START

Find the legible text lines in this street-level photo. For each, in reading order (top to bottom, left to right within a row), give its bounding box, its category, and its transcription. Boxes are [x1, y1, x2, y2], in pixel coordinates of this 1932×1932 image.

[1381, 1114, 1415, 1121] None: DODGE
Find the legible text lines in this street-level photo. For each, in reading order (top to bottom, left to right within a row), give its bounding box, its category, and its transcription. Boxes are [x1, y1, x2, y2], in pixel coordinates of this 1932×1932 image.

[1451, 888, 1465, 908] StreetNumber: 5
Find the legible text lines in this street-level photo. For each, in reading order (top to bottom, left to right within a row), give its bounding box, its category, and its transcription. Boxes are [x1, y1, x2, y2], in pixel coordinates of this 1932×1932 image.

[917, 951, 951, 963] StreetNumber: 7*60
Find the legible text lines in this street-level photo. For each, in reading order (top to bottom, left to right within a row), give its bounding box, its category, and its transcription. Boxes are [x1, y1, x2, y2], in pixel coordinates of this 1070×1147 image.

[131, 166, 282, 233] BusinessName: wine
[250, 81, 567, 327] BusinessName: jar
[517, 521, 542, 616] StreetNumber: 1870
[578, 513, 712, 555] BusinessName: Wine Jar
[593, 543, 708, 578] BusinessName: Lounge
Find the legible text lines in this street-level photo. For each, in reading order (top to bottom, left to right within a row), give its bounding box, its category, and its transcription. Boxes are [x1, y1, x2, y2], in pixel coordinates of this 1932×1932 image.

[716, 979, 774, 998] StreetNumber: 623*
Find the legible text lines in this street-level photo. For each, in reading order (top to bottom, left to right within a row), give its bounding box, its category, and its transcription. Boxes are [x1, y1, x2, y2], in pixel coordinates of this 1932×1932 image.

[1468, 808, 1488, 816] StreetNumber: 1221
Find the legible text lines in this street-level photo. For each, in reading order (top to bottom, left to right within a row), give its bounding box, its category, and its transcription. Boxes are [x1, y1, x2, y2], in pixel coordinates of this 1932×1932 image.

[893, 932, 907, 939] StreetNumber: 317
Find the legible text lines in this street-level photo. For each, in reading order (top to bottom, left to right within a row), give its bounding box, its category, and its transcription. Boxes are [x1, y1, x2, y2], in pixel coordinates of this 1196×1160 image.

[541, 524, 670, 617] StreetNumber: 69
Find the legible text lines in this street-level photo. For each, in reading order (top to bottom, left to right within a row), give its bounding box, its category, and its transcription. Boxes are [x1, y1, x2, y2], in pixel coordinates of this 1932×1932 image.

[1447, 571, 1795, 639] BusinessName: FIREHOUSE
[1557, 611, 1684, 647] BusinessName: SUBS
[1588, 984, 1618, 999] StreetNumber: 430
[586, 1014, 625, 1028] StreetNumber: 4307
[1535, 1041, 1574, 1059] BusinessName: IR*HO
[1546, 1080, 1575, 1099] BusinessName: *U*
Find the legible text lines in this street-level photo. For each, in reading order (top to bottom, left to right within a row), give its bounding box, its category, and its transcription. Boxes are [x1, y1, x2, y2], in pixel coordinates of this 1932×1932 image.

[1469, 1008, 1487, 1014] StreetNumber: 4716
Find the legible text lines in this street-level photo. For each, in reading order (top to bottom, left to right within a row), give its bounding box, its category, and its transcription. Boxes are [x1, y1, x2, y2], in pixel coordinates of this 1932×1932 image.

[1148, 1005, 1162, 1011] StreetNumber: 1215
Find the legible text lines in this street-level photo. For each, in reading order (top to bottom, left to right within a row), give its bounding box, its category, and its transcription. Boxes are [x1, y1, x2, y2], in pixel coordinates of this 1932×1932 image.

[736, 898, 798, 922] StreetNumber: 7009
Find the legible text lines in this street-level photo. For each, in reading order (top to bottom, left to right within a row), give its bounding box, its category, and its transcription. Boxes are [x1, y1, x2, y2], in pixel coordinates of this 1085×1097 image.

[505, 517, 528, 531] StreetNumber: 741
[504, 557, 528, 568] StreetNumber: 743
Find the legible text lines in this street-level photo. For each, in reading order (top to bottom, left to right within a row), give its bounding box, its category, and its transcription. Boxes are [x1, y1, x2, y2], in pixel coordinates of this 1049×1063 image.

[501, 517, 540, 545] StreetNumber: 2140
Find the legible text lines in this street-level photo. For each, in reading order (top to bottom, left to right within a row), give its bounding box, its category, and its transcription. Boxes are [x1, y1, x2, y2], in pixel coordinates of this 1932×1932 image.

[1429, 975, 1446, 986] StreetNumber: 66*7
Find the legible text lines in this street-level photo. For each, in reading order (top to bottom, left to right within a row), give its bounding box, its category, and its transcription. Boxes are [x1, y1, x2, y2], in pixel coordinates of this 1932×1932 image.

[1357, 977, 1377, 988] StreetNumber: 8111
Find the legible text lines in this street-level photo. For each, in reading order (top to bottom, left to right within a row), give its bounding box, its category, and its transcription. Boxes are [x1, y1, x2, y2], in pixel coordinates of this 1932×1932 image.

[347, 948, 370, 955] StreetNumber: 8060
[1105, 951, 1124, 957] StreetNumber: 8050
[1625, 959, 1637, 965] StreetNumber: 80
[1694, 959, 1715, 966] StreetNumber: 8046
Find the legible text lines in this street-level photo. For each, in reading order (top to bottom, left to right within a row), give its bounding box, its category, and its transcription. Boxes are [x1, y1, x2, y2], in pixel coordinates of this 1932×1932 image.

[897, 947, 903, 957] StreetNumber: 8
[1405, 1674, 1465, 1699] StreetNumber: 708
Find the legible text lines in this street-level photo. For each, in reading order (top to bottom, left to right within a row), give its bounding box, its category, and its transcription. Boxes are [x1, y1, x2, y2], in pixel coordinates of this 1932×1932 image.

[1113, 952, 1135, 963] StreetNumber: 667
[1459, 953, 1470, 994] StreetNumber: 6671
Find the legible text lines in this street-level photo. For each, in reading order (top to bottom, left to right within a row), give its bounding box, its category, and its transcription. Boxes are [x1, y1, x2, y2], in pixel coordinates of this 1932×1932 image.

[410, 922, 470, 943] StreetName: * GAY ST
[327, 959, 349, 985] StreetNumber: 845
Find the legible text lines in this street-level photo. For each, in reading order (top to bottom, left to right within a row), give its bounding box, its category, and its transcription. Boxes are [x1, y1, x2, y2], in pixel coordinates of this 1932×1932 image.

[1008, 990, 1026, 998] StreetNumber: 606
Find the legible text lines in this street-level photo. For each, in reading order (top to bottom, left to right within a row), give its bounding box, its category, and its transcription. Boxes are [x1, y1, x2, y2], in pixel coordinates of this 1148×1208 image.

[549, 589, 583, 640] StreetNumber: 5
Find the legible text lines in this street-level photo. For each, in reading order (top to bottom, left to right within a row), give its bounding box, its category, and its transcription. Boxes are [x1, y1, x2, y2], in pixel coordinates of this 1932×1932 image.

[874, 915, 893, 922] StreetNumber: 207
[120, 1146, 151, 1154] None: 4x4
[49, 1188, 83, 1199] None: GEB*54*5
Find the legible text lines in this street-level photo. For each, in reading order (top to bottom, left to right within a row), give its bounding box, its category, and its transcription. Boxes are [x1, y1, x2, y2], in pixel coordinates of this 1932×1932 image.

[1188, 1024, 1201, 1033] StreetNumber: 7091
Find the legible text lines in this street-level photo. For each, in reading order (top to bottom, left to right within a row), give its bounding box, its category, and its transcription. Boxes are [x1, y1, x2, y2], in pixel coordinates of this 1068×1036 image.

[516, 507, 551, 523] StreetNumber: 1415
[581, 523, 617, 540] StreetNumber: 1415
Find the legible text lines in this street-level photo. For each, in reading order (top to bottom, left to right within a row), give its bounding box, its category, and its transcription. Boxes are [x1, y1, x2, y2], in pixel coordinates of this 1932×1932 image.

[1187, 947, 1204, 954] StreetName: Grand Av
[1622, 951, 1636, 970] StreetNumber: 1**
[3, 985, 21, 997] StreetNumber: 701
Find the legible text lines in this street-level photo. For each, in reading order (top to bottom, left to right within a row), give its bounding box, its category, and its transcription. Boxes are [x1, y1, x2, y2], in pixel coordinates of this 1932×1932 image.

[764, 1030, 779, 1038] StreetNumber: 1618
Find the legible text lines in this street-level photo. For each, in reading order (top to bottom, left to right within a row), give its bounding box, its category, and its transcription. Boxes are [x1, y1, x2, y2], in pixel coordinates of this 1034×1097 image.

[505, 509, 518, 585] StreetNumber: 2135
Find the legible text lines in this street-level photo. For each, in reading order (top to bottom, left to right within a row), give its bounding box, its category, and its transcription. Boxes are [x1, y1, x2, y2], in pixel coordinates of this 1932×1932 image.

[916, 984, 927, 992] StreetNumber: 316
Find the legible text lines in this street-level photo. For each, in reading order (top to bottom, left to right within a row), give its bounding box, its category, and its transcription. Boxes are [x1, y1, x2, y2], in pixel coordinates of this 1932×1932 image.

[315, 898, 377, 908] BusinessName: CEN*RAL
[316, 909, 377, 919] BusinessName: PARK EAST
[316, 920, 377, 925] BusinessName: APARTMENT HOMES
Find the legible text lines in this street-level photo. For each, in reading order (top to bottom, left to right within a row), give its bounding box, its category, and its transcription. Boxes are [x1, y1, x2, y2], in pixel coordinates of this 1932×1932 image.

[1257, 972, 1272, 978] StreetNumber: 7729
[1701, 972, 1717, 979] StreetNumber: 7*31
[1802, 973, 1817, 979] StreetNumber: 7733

END

**What is needed:** Rewrite the stretch from the start of the rows above through the line containing "[1451, 888, 1465, 908] StreetNumber: 5", both ends included, as a numbered list with blank lines omitted.

**Task response:**
1. Find the legible text lines in this street-level photo. For each, in reading order (top to bottom, left to right within a row), give its bounding box, its category, and its transcription. Boxes are [x1, y1, x2, y2], in pixel coordinates of this 1932×1932 image.
2. [1381, 1114, 1415, 1121] None: DODGE
3. Find the legible text lines in this street-level photo. For each, in reading order (top to bottom, left to right within a row), give its bounding box, its category, and its transcription. Boxes are [x1, y1, x2, y2], in pixel coordinates of this 1932×1932 image.
4. [1451, 888, 1465, 908] StreetNumber: 5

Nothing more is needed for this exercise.